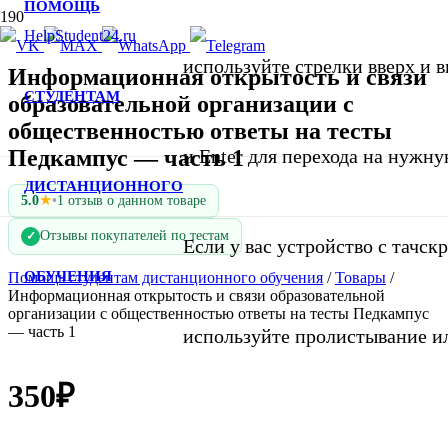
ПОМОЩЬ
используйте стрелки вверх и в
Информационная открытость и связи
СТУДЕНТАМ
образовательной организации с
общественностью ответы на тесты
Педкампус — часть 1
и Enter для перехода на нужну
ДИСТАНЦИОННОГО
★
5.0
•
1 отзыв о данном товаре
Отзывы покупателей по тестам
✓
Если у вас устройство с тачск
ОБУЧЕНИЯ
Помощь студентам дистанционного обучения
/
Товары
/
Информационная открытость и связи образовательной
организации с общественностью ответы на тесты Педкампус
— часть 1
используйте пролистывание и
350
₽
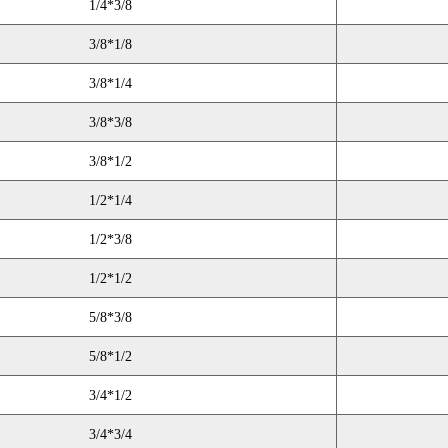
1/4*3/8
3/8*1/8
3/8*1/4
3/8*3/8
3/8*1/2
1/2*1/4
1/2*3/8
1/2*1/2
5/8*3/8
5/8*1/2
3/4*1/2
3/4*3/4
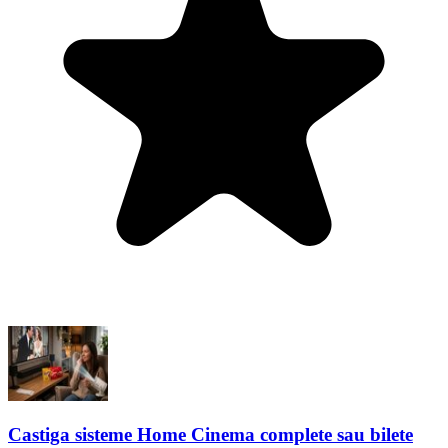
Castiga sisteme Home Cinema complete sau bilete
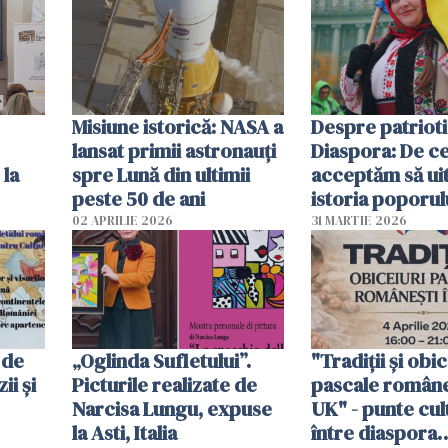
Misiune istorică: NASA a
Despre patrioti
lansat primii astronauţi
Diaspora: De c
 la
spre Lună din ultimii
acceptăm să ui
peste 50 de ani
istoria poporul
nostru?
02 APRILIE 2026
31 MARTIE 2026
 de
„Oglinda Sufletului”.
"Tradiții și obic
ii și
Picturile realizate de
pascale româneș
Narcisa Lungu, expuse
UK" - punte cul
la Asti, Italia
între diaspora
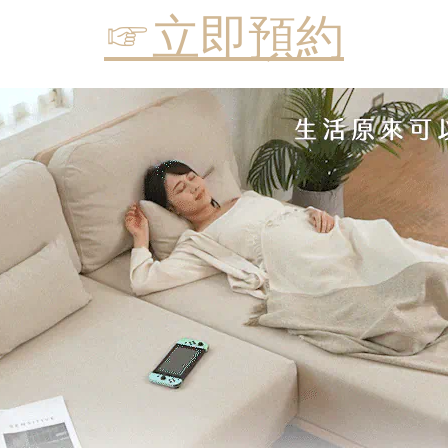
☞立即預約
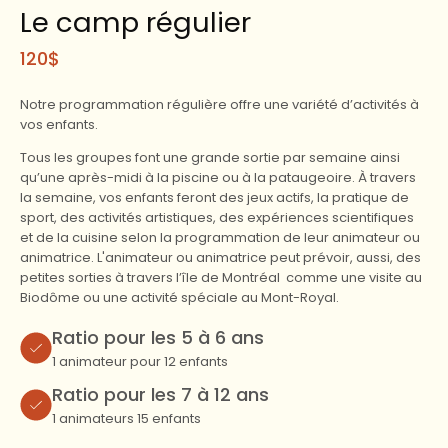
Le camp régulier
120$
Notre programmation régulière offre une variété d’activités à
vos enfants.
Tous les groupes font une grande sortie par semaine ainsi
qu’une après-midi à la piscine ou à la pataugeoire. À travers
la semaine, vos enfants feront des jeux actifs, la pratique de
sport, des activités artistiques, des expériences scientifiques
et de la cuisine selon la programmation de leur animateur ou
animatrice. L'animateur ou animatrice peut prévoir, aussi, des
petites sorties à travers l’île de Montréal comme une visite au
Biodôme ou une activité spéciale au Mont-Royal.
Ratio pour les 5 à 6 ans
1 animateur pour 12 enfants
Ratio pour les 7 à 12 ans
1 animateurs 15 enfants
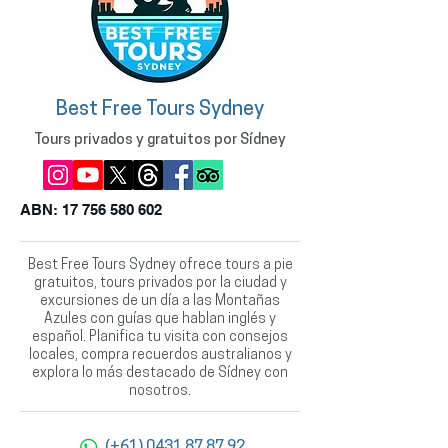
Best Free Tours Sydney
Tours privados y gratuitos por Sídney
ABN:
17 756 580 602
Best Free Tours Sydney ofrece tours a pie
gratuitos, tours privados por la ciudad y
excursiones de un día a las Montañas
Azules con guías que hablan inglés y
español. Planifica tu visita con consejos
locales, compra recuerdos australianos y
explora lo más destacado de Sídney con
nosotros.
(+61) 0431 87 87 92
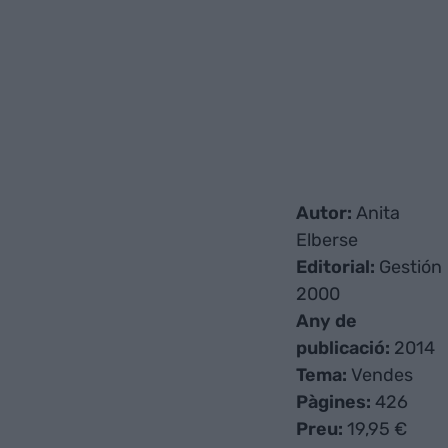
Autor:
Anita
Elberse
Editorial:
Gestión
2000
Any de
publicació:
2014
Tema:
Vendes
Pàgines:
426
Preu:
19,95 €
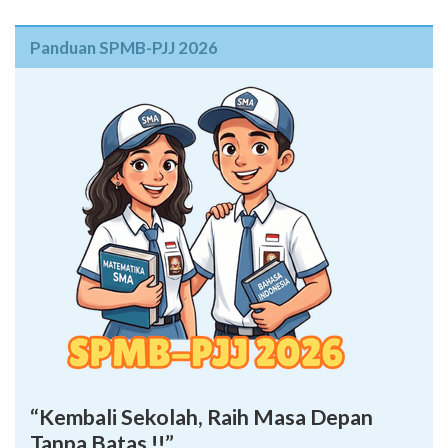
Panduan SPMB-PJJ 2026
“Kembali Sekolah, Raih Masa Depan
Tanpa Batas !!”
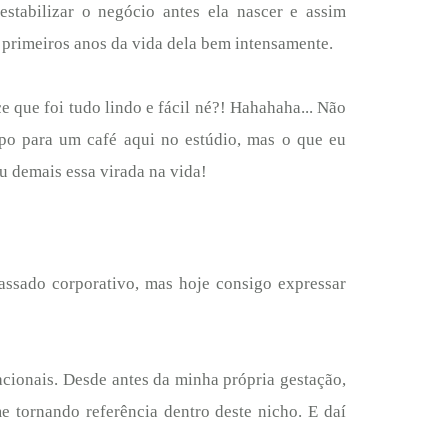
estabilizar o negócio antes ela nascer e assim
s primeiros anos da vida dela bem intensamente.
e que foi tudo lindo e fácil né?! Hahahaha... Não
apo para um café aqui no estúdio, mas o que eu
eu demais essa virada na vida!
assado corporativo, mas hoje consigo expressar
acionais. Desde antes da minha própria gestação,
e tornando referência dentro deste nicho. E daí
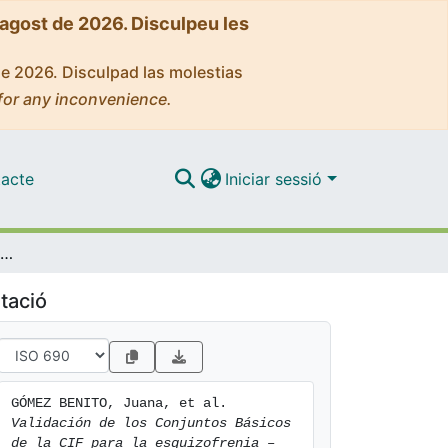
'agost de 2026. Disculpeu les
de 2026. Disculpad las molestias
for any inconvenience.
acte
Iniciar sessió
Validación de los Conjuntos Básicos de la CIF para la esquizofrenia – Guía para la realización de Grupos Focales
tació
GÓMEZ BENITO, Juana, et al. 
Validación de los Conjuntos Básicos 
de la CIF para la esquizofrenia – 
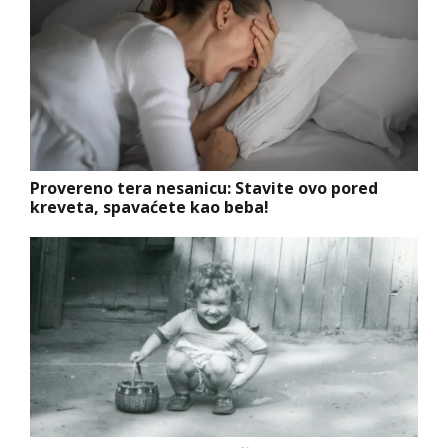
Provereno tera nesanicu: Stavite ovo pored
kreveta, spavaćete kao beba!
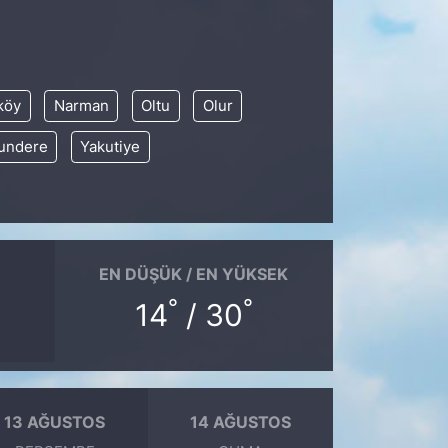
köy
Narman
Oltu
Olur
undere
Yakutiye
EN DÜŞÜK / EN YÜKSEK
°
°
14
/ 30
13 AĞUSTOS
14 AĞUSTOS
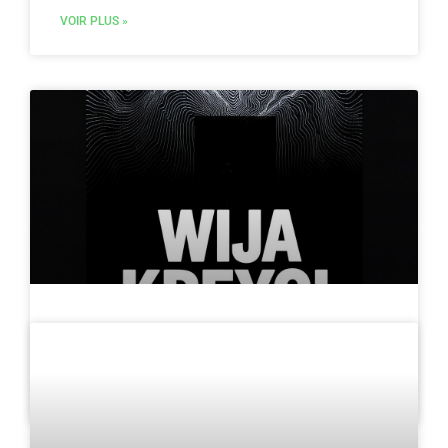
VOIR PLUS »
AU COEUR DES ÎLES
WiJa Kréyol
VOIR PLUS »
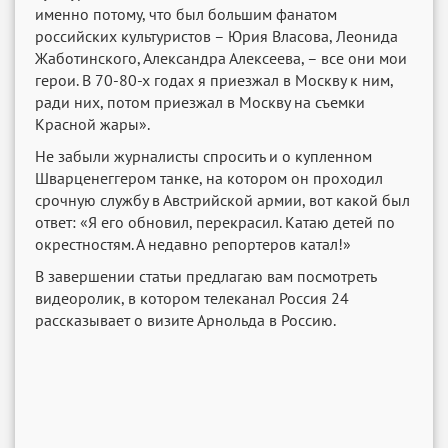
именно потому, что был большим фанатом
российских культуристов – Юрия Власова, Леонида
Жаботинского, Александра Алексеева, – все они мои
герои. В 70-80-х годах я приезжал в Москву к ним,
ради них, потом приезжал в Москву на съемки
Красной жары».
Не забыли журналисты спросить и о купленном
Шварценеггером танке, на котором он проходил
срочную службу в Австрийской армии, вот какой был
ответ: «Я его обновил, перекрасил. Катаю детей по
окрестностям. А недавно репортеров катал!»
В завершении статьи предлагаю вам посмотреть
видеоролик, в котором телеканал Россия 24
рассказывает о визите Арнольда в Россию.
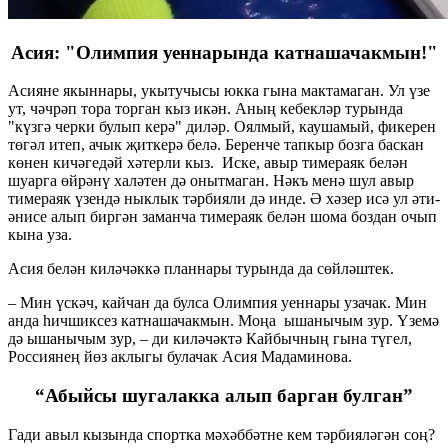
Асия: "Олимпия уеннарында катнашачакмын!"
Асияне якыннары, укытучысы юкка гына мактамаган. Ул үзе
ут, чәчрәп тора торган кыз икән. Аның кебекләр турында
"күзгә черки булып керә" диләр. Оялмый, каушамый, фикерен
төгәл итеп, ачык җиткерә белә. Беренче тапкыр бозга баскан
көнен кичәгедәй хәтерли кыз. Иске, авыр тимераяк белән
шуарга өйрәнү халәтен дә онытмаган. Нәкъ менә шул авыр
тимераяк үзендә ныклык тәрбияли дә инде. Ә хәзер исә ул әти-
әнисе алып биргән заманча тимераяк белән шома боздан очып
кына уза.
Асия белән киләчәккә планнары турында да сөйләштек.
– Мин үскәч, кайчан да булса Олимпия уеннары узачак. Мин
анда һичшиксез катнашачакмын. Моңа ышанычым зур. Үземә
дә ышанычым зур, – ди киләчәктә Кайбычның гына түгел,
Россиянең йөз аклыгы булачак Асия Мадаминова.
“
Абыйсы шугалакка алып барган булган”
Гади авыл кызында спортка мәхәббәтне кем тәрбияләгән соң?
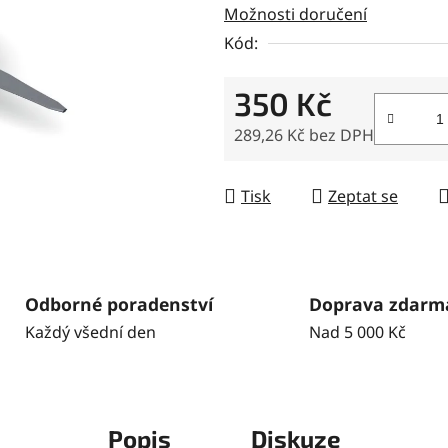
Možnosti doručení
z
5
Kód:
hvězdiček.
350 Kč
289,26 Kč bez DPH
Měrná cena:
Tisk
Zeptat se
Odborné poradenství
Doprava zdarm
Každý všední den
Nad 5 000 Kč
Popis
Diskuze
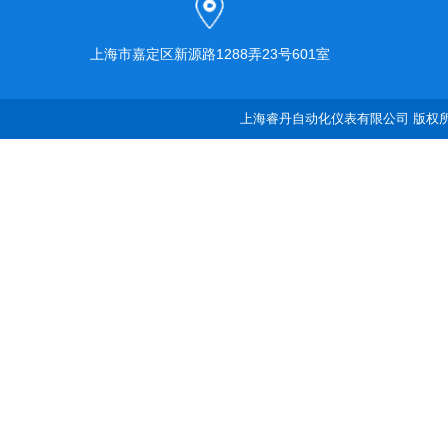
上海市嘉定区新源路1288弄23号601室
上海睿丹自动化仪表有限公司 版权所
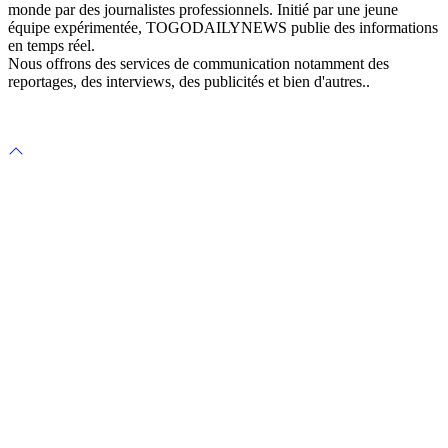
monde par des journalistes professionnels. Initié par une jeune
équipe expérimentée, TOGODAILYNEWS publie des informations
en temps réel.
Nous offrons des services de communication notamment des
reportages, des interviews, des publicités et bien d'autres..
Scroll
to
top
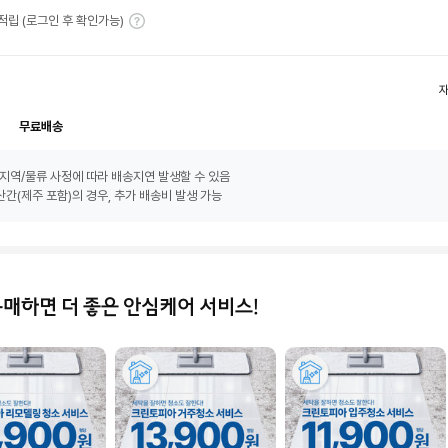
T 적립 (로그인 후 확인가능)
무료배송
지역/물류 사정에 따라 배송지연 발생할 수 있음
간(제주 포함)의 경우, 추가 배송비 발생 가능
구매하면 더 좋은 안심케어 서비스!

-------

- _Work task_
Where pictures appear, skip them and transcribe all other material word for word.

- _Finished exercise_
ПОМОЩЬ
используйте стрелки вверх и в
Информационная открытость и связи
СТУДЕНТАМ
образовательной организации с
общественностью ответы на тесты
Педкампус — часть 1
и Enter для перехода на нужну
ДИСТАНЦИОННОГО
★
5.0
•
1 отзыв о данном товаре
Отзывы покупателей по тестам
✓
Если у вас устройство с тачск
ОБУЧЕНИЯ
Помощь студентам дистанционного обучения
/
Товары
/
Информационная открытость и связи образовательной
организации с общественностью ответы на тесты Педкампус
— часть 1
используйте пролистывание и
350
₽
1/4*3/8
3/8*1/8
3/8*1/4
3/8*3/8
3/8*1/2
1/2*1/4
1/2*3/8
1/2*1/2
5/8*3/8
5/8*1/2
3/4*1/2
3/4*3/4
Castiga sisteme Home Cinema complete sau bilete
Misiune istorică: NASA a
Despre patrioti
lansat primii astronauţi
Diaspora: De c
 la
spre Lună din ultimii
acceptăm să ui
peste 50 de ani
istoria poporul
nostru?
02 APRILIE 2026
31 MARTIE 2026
 de
„Oglinda Sufletului”.
"Tradiții și obic
ii și
Picturile realizate de
pascale româneș
Narcisa Lungu, expuse
UK" - punte cul
la Asti, Italia
între diaspora
☞立即預約
Le camp régulier
120$
Notre programmation régulière offre une variété d’activités à
vos enfants.
Tous les groupes font une grande sortie par semaine ainsi
qu’une après-midi à la piscine ou à la pataugeoire. À travers
la semaine, vos enfants feront des jeux actifs, la pratique de
sport, des activités artistiques, des expériences scientifiques
et de la cuisine selon la programmation de leur animateur ou
animatrice. L'animateur ou animatrice peut prévoir, aussi, des
petites sorties à travers l’île de Montréal comme une visite au
Biodôme ou une activité spéciale au Mont-Royal.
Ratio pour les 5 à 6 ans
1 animateur pour 12 enfants
Ratio pour les 7 à 12 ans
1 animateurs 15 enfants
Best Free Tours Sydney
Tours privados y gratuitos por Sídney
ABN:
17 756 580 602
Best Free Tours Sydney ofrece tours a pie
gratuitos, tours privados por la ciudad y
excursiones de un día a las Montañas
Azules con guías que hablan inglés y
español. Planifica tu visita con consejos
locales, compra recuerdos australianos y
explora lo más destacado de Sídney con
nosotros.
(+61) 0431 87 87 92
Autor:
Anita
Elberse
Editorial:
Gestión
2000
Any de
publicació:
2014
Tema:
Vendes
Pàgines:
426
Preu:
19,95 €
Panduan SPMB-PJJ 2026
“Kembali Sekolah, Raih Masa Depan
Tanpa Batas !!”
estabilizar o negócio antes ela nascer e assim
s primeiros anos da vida dela bem intensamente.
e que foi tudo lindo e fácil né?! Hahahaha... Não
apo para um café aqui no estúdio, mas o que eu
eu demais essa virada na vida!
assado corporativo, mas hoje consigo expressar
acionais. Desde antes da minha própria gestação,
e tornando referência dentro deste nicho. E daí
'agost de 2026. Disculpeu les
de 2026. Disculpad las molestias
for any inconvenience.
acte
Iniciar sessió
Validación de los Conjuntos Básicos de la CIF para la esquizofrenia – Guía para la realización de Grupos Focales
tació
GÓMEZ BENITO, Juana, et al. 
Validación de los Conjuntos Básicos 
de la CIF para la esquizofrenia – 
Provereno tera nesanicu: Stavite ovo pored
kreveta, spavaćete kao beba!
köy
Narman
Oltu
Olur
undere
Yakutiye
EN DÜŞÜK / EN YÜKSEK
°
°
14
/ 30
13 AĞUSTOS
14 AĞUSTOS
VOIR PLUS »
AU COEUR DES ÎLES
WiJa Kréyol
VOIR PLUS »
именно потому, что был большим фанатом
российских культуристов – Юрия Власова, Леонида
Жаботинского, Александра Алексеева, – все они мои
герои. В 70-80-х годах я приезжал в Москву к ним,
ради них, потом приезжал в Москву на съемки
Красной жары».
Не забыли журналисты спросить и о купленном
Шварценеггером танке, на котором он проходил
срочную службу в Австрийской армии, вот какой был
ответ: «Я его обновил, перекрасил. Катаю детей по
окрестностям. А недавно репортеров катал!»
В завершении статьи предлагаю вам посмотреть
видеоролик, в котором телеканал Россия 24
рассказывает о визите Арнольда в Россию.
Асия: "Олимпия уеннарында катнашачакмын!"
Асияне якыннары, укытучысы юкка гына мактамаган. Ул үзе
ут, чәчрәп тора торган кыз икән. Аның кебекләр турында
"күзгә черки булып керә" диләр. Оялмый, каушамый, фикерен
төгәл итеп, ачык җиткерә белә. Беренче тапкыр бозга баскан
көнен кичәгедәй хәтерли кыз. Иске, авыр тимераяк белән
шуарга өйрәнү халәтен дә онытмаган. Нәкъ менә шул авыр
тимераяк үзендә ныклык тәрбияли дә инде. Ә хәзер исә ул әти-
әнисе алып биргән заманча тимераяк белән шома боздан очып
кына уза.
Асия белән киләчәккә планнары турында да сөйләштек.
– Мин үскәч, кайчан да булса Олимпия уеннары узачак. Мин
анда һичшиксез катнашачакмын. Моңа ышанычым зур. Үземә
дә ышанычым зур, – ди киләчәктә Кайбычның гына түгел,
Россиянең йөз аклыгы булачак Асия Мадаминова.
“
Абыйсы шугалакка алып барган булган”
Гади авыл кызында спортка мәхәббәтне кем тәрбияләгән соң?
Možnosti doručení
z
5
Kód:
hvězdiček.
350 Kč
289,26 Kč bez DPH
Měrná cena:
Tisk
Zeptat se
Odborné poradenství
Doprava zdarm
Každý všední den
Nad 5 000 Kč
Popis
Diskuze
上海市嘉定区新源路1288弄23号601室
上海睿丹自动化仪表有限公司 版权所
monde par des journalistes professionnels. Initié par une jeune
équipe expérimentée, TOGODAILYNEWS publie des informations
en temps réel.
Nous offrons des services de communication notamment des
reportages, des interviews, des publicités et bien d'autres..
Scroll
to
top
T 적립 (로그인 후 확인가능)
무료배송
지역/물류 사정에 따라 배송지연 발생할 수 있음
간(제주 포함)의 경우, 추가 배송비 발생 가능
구매하면 더 좋은 안심케어 서비스!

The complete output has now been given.